Algo impensável até recentemente. Ainda no DEM, Kátia quase foi candidata a vice do tucano José Serra na eleição presidencial - que rejeitou a ideia de ter uma ruralista na chapa - e na campanha fez duras críticas à dupla petista.
Nos bastidores, ela tem ajudado a construir no Senado consenso para o Código Florestal. Depois da derrota que o Planalto sofreu na Câmara, agora passou a negociar com Kátia solução para o impasse. E ela tem sido flexível, segundo relatos de assessores da presidente.
- Às vezes, é melhor perder o anel do que um dedo - afirma a senadora, ao explicar como tem negociado com o governo o texto do Código Florestal.

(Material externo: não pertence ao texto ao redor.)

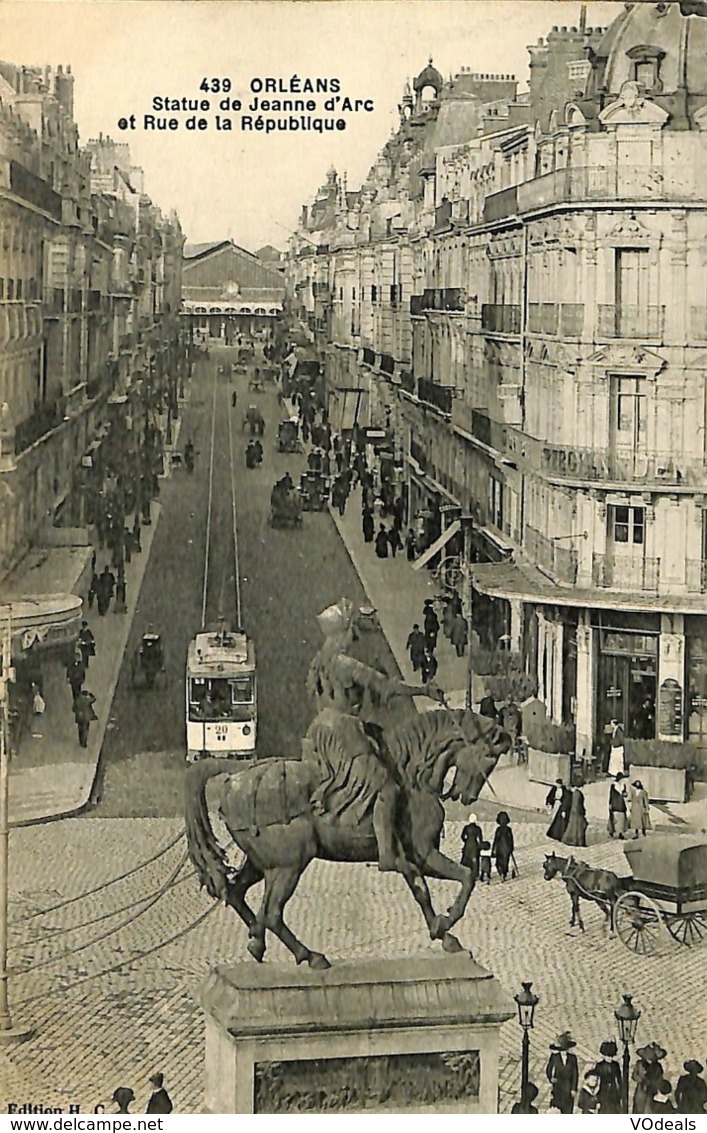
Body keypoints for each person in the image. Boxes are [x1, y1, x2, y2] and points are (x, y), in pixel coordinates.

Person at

A afinidade entre a senadora ruralista e a presidente leva a interpretações de que não só Kátia Abreu mudou. Mas também a política ambiental do governo, tendo ficado mais próxima, em alguns aspectos, dos interesses dos grandes agricultores.
De relatora da emenda que extinguiu a CPMF, em dezembro de 2007, até o momento de sintonia com a Dilma, a senadora do Tocantins passou por muitas mudanças. Ao GLOBO, afirmou:
- Não sou vira-casaca. Sei que é complicado entender a minha posição. Mas, ao longo do tempo, tudo ficará claro. Não quero cargo. Eu tenho minhas convicções.
A metamorfose de Kátia Abreu foi construída aos poucos. Ela tentou um primeiro contato com o Planalto, em 2009, quando assumiu a CNA. Chegou a se encontrar com Lula. Mas não houve química.
- Não estava de mal com Lula. Mas, sim, com as ações dele.
Em fevereiro, já avisava que votaria com o governo em temas de interesse do país, como o salário-mínimo. Após a votação, participou de evento em Palmas (TO), ao lado da então ministra da Pesca, Ideli Salvatti.
- O discurso da Kátia surpreendeu muito. Ela falou na solenidade e depois disse para mim: "Você deve ter estranhado o meu voto (no mínimo). Mas a minha época de líder estudantil está superada"- relembra hoje a ministra de Relações Institucionais. - Tem um movimento de aproximação, principalmente por causa da CNA. Ao mesmo tempo, a mudança para o PSD também ajudou no nosso diálogo.
Sobre a CNA, setores do governo pensaram até em lançar o senador Blairo Maggi (PR-TO) - antes da crise no Ministério dos Transportes - como candidato para tentar impedir a reeleição de Kátia no comando da entidade dos agricultores. O governo não só desistiu da ideia, como espera que ela seja reeleita, em outubro.
A mudança partidária, bem recebida no Planalto, é criticada por seus antigos aliados:
- O novo posicionamento da senadora, de maior alinhamento com o governo, não é por acaso. O segmento que ela representa começou a sentir desconforto com ela, por estar muito radical contra o governo, o que prejudicava a CNA. Para os ruralistas, a posição teria que ser de defesa do setor, e não de enfrentamento com o governo - afirma o deputado Rodrigo Maia (RJ), ex-presidente do DEM.
A aproximação com a presidente aconteceu numa sala vip do Agrishow, outra grande feira agropecuária, em Ribeirão Preto, em junho. Kátia confirma:
- Foi uma conversa muito boa. Superou as expectativas. Tratou de todos os assuntos do setor e gera em mim confiança naquilo em que acredito. Sinto que há interesse real no tema.
Logo depois, num gesto de simpatia ao Planalto, apoiou o nome do novo ministro da Agricultura, Mendes Ribeiro. A senadora também acertou parcerias com Dilma. Numa delas, a CNA vai colaborar com o Ministério do Trabalho para fiscalizar a legislação trabalhista, estabelecendo até parceria com a Contag, por solicitação de Dilma. Com a ministra Tereza Campello (Desenvolvimento Social) combinou parceria, dentro do Brasil sem Miséria, para capacitar técnicos.